6 Starfield mods that I’m already praying for

With a game as big as Starfield, you’re bound to find something you love in it. Whether you’re in it for the writing or just want to chill out in space, there are a lot of hooks that have a good chance of grabbing you. However, it’s only natural that something so huge would also come with its own suite of annoyances. While I enjoyed my playthrough, I had several moments during my adventure where I wished Bethesda would go back in and patch in some quality of life improvements.

Usually, that would be some wishful thinking, but it’s actually possible here. That’s because Bethesda games are havens for modders who take matters into their own hands. The base version of The Elder Scrolls V: Skyrim is solid, but the real fun happens when you start downloading mods. Those can be helpful tweaks that adjust annoying UI quirks or wild ones, like an infamous mod that turns all dragons into Thomas the Tank Engine. When I look at Starfield’s vast universe, I see a blank canvas waiting for a community of fans who will fill it in.

After completing my adventure, I’m already keeping a running list of mods I’d download in a heartbeat were someone to make them. Consider this my unofficial wish list for either Bethesda or the modding community — whoever gets there first.

Space vehicles

V rides a motorcycle while shooting at a mech in Cyberpunk 2077: Phantom Liberty.
CD Projekt Red

Planet exploration can be a bit of a drag in Starfield. It involves touching down on a random chunk of land and very slowly walking between very spread out points of interest. It’s laborious and has really killed my desire to check out more planets. There’s something that could bring me back in an instant, though: space motorcycles. With so much blank space to traverse, it almost feels like Bethesda’s barren planets were built for vehicles. Whether it be a bike or a rover, getting the ability to race around a planet’s surface and launch off of cliffs would be a genuine game changer that would fix one of my biggest complaints about the experience.

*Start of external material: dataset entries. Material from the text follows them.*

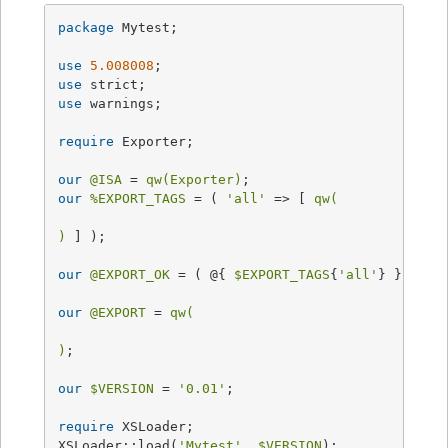
package
 Mytest;

use
5.008008
use
use
 warnings;

require
 Exporter;

our
@ISA
 = 
qw(Exporter)
our
%EXPORT_TAGS
 = ( 
'all'
 => [ 
qw(

)
 ] );

our
@EXPORT_OK
 = ( @{ 
$EXPORT_TAGS
{
'all'
} } );

our
@EXPORT
 = 
qw(

)
;

our
$VERSION
 = 
'0.01'
;

require
 XSLoader;

XSLoader::load(
'Mytest'
, 
$VERSION
);
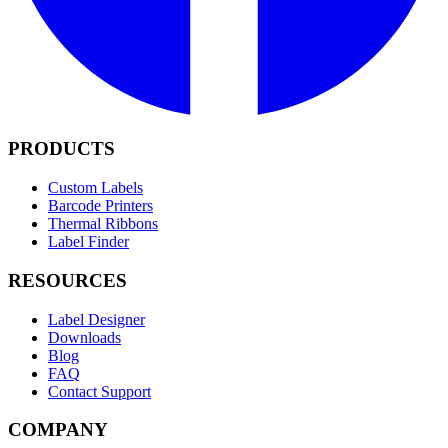
PRODUCTS
Custom Labels
Barcode Printers
Thermal Ribbons
Label Finder
RESOURCES
Label Designer
Downloads
Blog
FAQ
Contact Support
COMPANY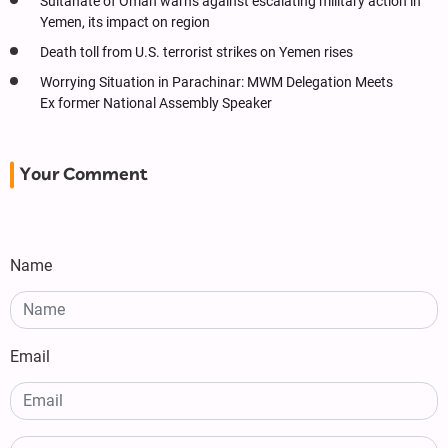
Sultanate of Oman warns against escalating military action in
Yemen, its impact on region
Death toll from U.S. terrorist strikes on Yemen rises
Worrying Situation in Parachinar: MWM Delegation Meets
Ex former National Assembly Speaker
Your Comment
Name
Email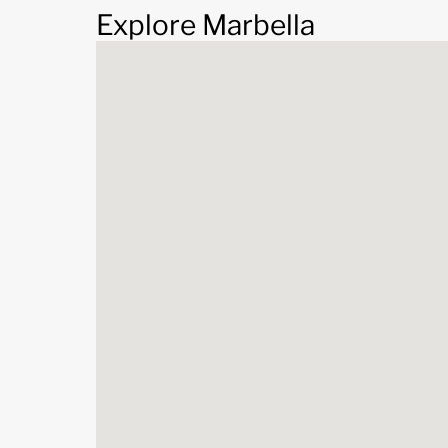
Explore Marbella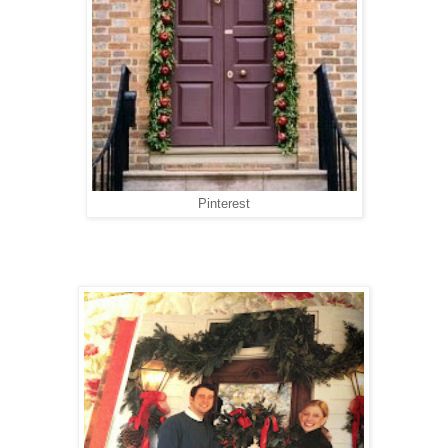
Pinterest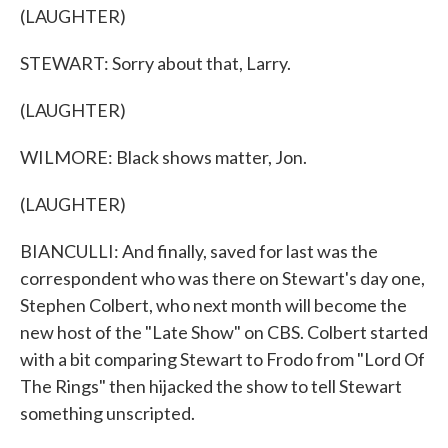
(LAUGHTER)
STEWART: Sorry about that, Larry.
(LAUGHTER)
WILMORE: Black shows matter, Jon.
(LAUGHTER)
BIANCULLI: And finally, saved for last was the
correspondent who was there on Stewart's day one,
Stephen Colbert, who next month will become the
new host of the "Late Show" on CBS. Colbert started
with a bit comparing Stewart to Frodo from "Lord Of
The Rings" then hijacked the show to tell Stewart
something unscripted.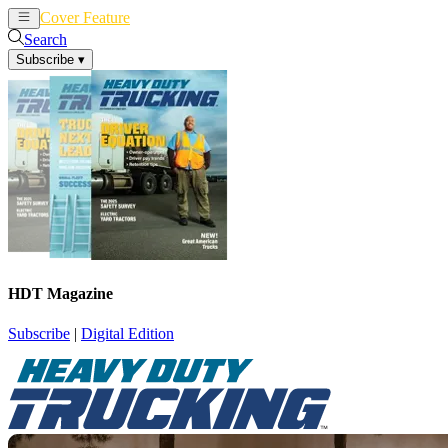
Cover Feature
News
Articles
Search
Subscribe
▾
HDT Magazine
Subscribe
|
Digital Edition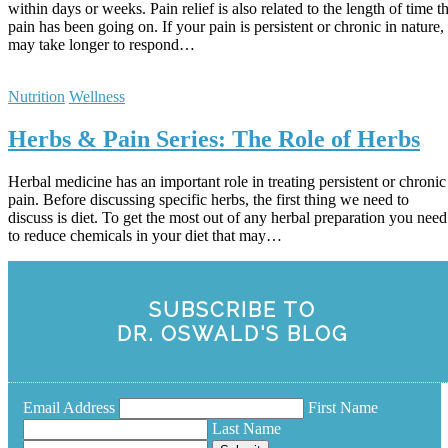
within days or weeks. Pain relief is also related to the length of time t
pain has been going on. If your pain is persistent or chronic in nature, 
may take longer to respond…
Nutrition
Wellness
Herbs & Pain Series: The Role of Herbs
Herbal medicine has an important role in treating persistent or chronic
pain. Before discussing specific herbs, the first thing we need to
discuss is diet. To get the most out of any herbal preparation you need
to reduce chemicals in your diet that may…
SUBSCRIBE TO
DR. OSWALD'S BLOG
Email Address
First Name
Last Name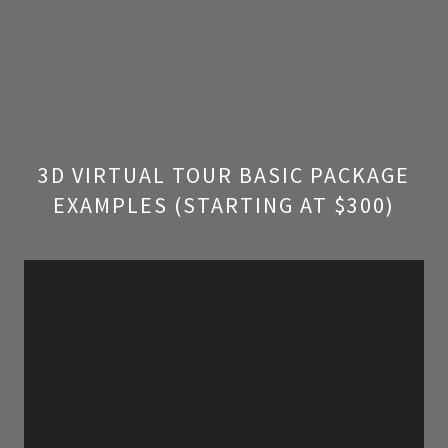
3D VIRTUAL TOUR BASIC PACKAGE
EXAMPLES (STARTING AT $300)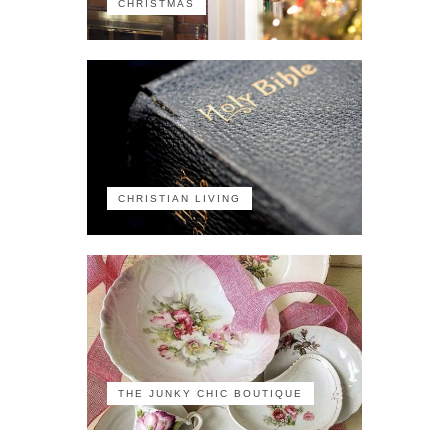
CHRISTMAS
CHRISTIAN LIVING
THE JUNKY CHIC BOUTIQUE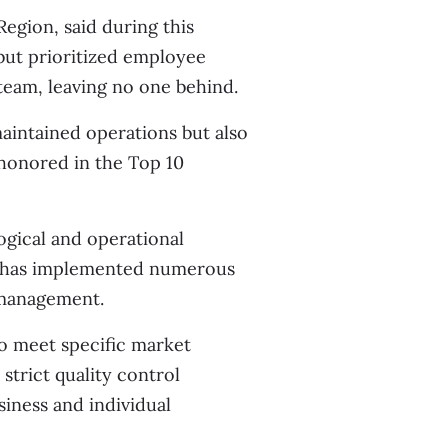
gion, said during this
but prioritized employee
 team, leaving no one behind.
aintained operations but also
 honored in the Top 10
ogical and operational
cs has implemented numerous
 management.
to meet specific market
 strict quality control
iness and individual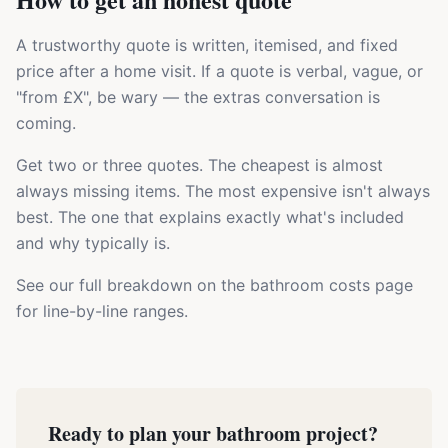
A trustworthy quote is written, itemised, and fixed
price after a home visit. If a quote is verbal, vague, or
"from £X", be wary — the extras conversation is
coming.
Get two or three quotes. The cheapest is almost
always missing items. The most expensive isn't always
best. The one that explains exactly what's included
and why typically is.
See our full breakdown on the bathroom costs page
for line-by-line ranges.
Ready to plan your bathroom project?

Getting rid of encumberment

A man walking into a dusty town on another planet in starfield.
Bethesda Game Studios

“Encumbered” status effects are a pet peeve of mine in just about any game. That’s a common condition in RPGs like this where you begin to move slower the more items you’re carrying. Starfield has that, but it makes that status effect even more obnoxious. When you’re carrying too much stuff, you drain oxygen faster. When you run out, you start to build up CO2 and begin to take damage. It’s a steep penalty that can kill the pace of the adventure, as you either need to be constantly menuing to dump items or making frequent stops to regain health. A mod that removes the status effect, or at least gets rid of the pain, would go a long way.

Give me a compendium

A space explorer stands in front of a mountain range in Starfield.
Bethesda

Before Starfield launched, I was excited to live the life of an explorer. I had dreams of going to distant planets and cataloging every alien and plant. Unfortunately, Bethesda wasn’t as excited about that idea as I was. While you can scan flora and fauna, there’s no way to actually see that data anywhere in-game. It’s a major disappointment that’s stopped me from exploring. A mod or update that would give me something akin to The Legend of Zelda: Tears of the Kingdom’s compendium would be a godsend, giving me a more tangible way to collect data and track my research journey.

A planet search function

A scan of planet kreet in Starfield.
Bethesda Softworks

There are 1,000 planets to explore in Starfield — but god help you if you’re trying to return to a specific one. The RPG doesn’t have many good ways to remember which planets contain important sites. There isn’t an easy way to find where the outposts you’ve built are and you’re a bit out of luck if you forget where a hub city like Akila City is. There were several times during my playthrough where I wished I could simply type in a planet I was looking for and find it, or at the very least get some way to filter for specific results. I have to imagine that it won’t be long until someone creates a quality of life improvement like that.

Bring on the mechs

A mech flying in the air shooting missiles at another mech.
Bandai Namco Entertainment

Though Starfield mostly deals with human enemies, there are a handful of robots to fend off in the adventure. And while it’s fun to fight one, I’d rather ride one. That might not be a total pipe dream. Bethesda has teased that mechs played a role in the history of the game’s universe, but it doesn’t really follow up on such a tantalizing tidbit. If the studio isn’t planning to add mechs to the game in a future update, I’m hoping the modding scene is inspired to add some themselves, bringing a bit of Armored Core 6 to the universe.

Filling up planets

An astronaut explores a planet's surface in Starfield.
Bethesda

My biggest hope for Starfield’s modding scene is much broader. As it stands currently, there simply isn’t much to do on most planets. They’re empty stretches of land with only the occasional cave to explore or resource to collect. I already know that the modding scene must be itching to get their hands on those blank spaces and fill them in. I’m dreaming of mods that will add random settlements to planets. Hell, maybe someone will turn one moon into a Thomas the Tank Engine habitat. I have no idea what the ever-creative Starfield community could do with so much space, but I’m equally excited and terrified to find out.

Starfield is available now for those who pre-ordered it. It’ll fully launch on September 6.